The Interface Segregation Principle emphasizes that clients should not be forced to depend on interfaces they do not use. When an interface contains more than one functionality, and a client needs only one part of it, the client should not implement unnecessary parts. Designing interfaces is complex because once released, it becomes difficult to modify them without breaking existing implementations. Another benefit of segregating interfaces is that fewer methods need to be implemented if the interface contains only one functionality.

**Program to Interfaces, Not Implementations**

Program to interfaces whenever possible, providing flexibility to introduce new interfaces easily. Use interface types for variable types, return types of methods, and parameter types. Many programmers recommend this practice, including books like *Effective Java* and *Head First Design Patterns*.

**Delegation Principle**

Don't do everything yourself; delegate tasks to appropriate classes when needed. A classic example of using the delegation pattern is the `equals()` and `hashCode()` methods. Instead of comparing objects using client-side code, we let the objects compare themselves. The advantage of this approach is reduced code duplication and easier modification of behavior.

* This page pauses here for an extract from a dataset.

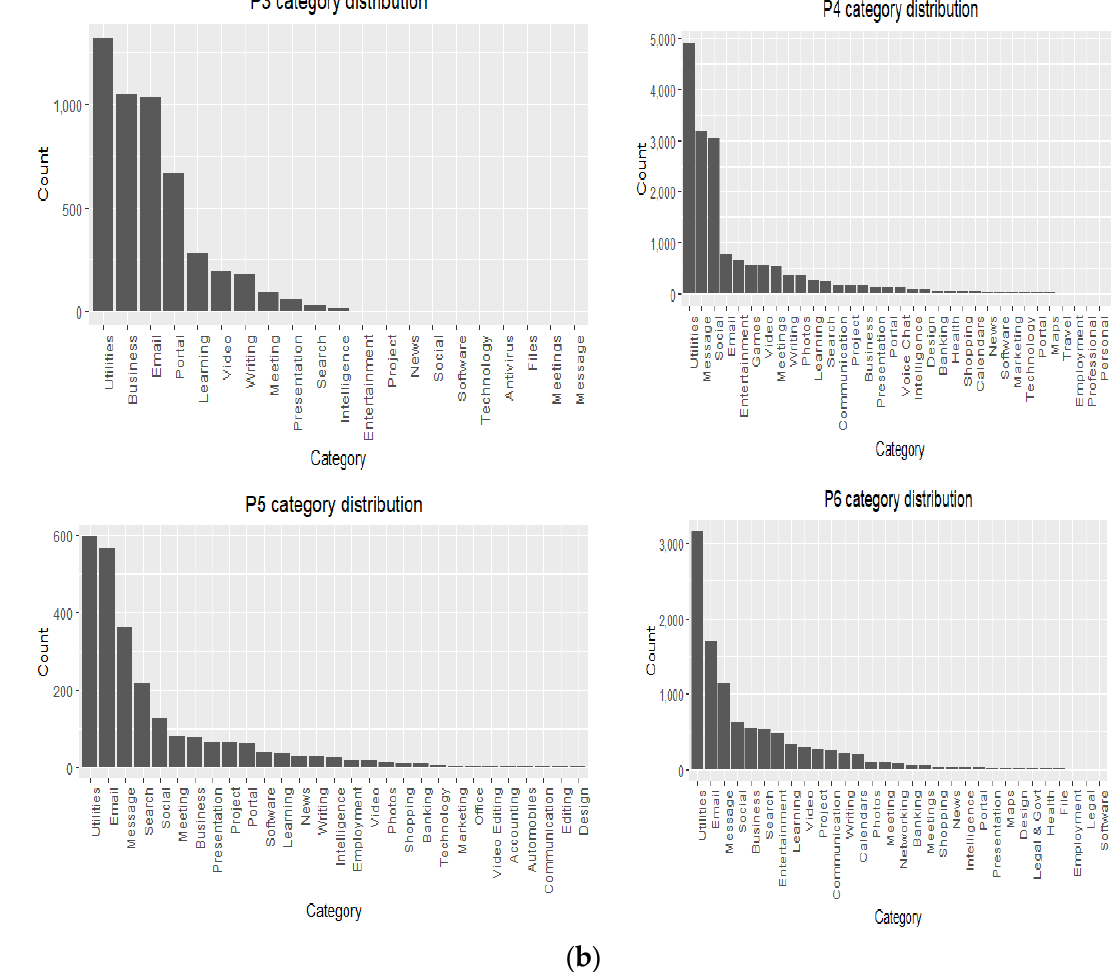
Figure 11. ( a ). Hourly Computer Usage per participant ( n = 6). ( b ). Work tab engagements.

All these object-oriented principles help you write more flexible, highly cohesive, and loosely coupled code. Learning the theory is the first step, but the key is applying these design principles effectively. Identify areas where these principles are violated, but remember that nothing in this world is perfect. Don't try to solve every problem with design patterns and theories, as they are often aimed at large enterprise-level projects with longer lifecycles. In short, smaller projects may not warrant such extensive efforts.